Munich: the E.U.-U.S. Military Argument Revisited

by Aube Rey Lescure

Free riders beware, the deadly Clinton-Panetta State-Defense duo has landed in Germany this week for the 2012 Munich Security Conference—an arrival that was expected to leave European defense ministers in disarray as they dodged the pair’s verbal bullets targeted at increasing low European defense spending and changing the continent’s dependence on U.S. military support—but wait. Put away the popcorn, nothing remotely close even happened. Clinton and Panetta indulged, instead, in heart-warming sisterly talks of reassurance with their European counterparts, pledging that Europe was still their number one strategic military ally and that they were deeply, soulfully apologetic for the U.S. withdrawal of approximately 6,000 troops from Europe—which, of course, meant no loss at all in terms of how dear Europe was to America’s heart.
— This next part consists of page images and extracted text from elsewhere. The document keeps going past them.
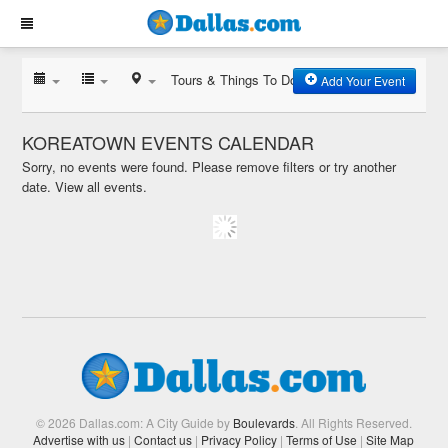
Tours & Things To Do
Add Your Event
KOREATOWN EVENTS CALENDAR
Sorry, no events were found. Please remove filters or try another
date.
View all events.
© 2026 Dallas.com: A City Guide by
Boulevards
. All Rights Reserved.
Advertise with us
|
Contact us
|
Privacy Policy
|
Terms of Use
|
Site Map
What is it with the all of the sudden niceties? Americans have been annoyed and distraught by European unwillingness to invest in its own defense ever since the end of the Cold War. The conflicts in the Balkans and Kosovo in the early to mid-1990s exposed the full extent of European military weakness—the E.U. could, at best, provide peacekeeping, but struggled with effectively deploying actual combat forces. The U.S. had to return time and again to bail Europe out militarily. Even today, the U.S. has a surprising number of troops stationed in Europe, with 54,000 in Germany alone.

Clinton and Panetta’s attitude, it turned out, was serving as a counterbalance to bitter remarks by senior U.S. officials whose irritation with the current European defense situation was reignited by the Munich Security Conference.  They are not alone in their ire.

Hillary Clinton and Leon Panetta at the 2012 Munich Security Conference. (Flickr Creative Commons)

Back in 2002, Robert Kagan, senior fellow at the Brookings Institute, won many hearts with his essay “Power and Weakness”, which drew national attention to the fact that Europe, according to Kagan, was happy with adopting strategies of weakness and bandwagonning behind the U.S. militarily. Kagan argued that with America’s help and at America’s expense, Europe had resolved the Kantian dilemma—that is, it succeeded in building up a supergovernment without having to worry about the security resources needed to maintain such a government. While Europeans loosened their belts and enjoyed their utopia in the snuggly western parts of the Eurasian continent, America was left to police the rest of the world.

If we follow the Kaganian argument, we arrive at the conclusion that the U.S. provides security for Europe in two ways: one visible, one invisible. The hardware, intelligence and manpower that the U.S. contributes both bilaterally to the E.U. and through NATO are the quantifiable factors; and the oft-neglected unquantifiable factor is that America’s possession of the hardware itself makes it a more likely target for those against whom it sought defense in the first place. The terrorist threat to Europe, for example is negligible compared to that of the U.S.

It’s a classic security dilemma—the more arms build-up, the more feared and resented the country. What many argue, though, is that the U.S. security dilemma is amplified by an idle Europe that is enjoying its position of weakness and the relative security that comes with it. Many U.S. hardliners thus clamor for more European military spending—the basic implication being that it will come as a relief to the United States. France currently spends around 2.4% of its GDP on military expenditures, Britain 2.7% and the U.S. 4.7%.

Now comes the time to be skeptical. The U.S. is already swallowing defense budget cuts—Panetta agreed for $487 billion to be cut over the next ten years. That, however, is already a compromise from the original goal of $500 billion. Panetta was clear on the matter: the U.S. simply cannot cut any more. America wants to maintain its current high military expenditure level. Even if the E.U. changes its mind overnight and decides to devote 5% of its GDP on defense, the U.S. probably would not make any responsive change to its own budget! Of course, it could be argued that an increase in European military expenditure would still make the U.S. relatively weaker and thus a relatively smaller target. And yet, to be realistic, those who already pose a real security threat to the U.S. are not likely to shift targets over minor, relative changes. As long as the U.S. keeps being a hegemon, it will continue to be the primary target of security threats. If, hypothetically, the E.U. started militarizing so much that it started getting all the heat—then clearly U.S. hegemony would have been significantly disturbed, which the U.S. would not allow to happen.

To be objective, then, the U.S. shouldn’t complain too much or push Europe too hard about raising military expenditures. A reasonable demand would be for Europe to at least be able to take care of its own backyard—but in terms of intervening internationally and diffusing the “target burden”, no matter how loudly the U.S. whines, it is clearly not going to take real advantage of any “relief” Europe provides.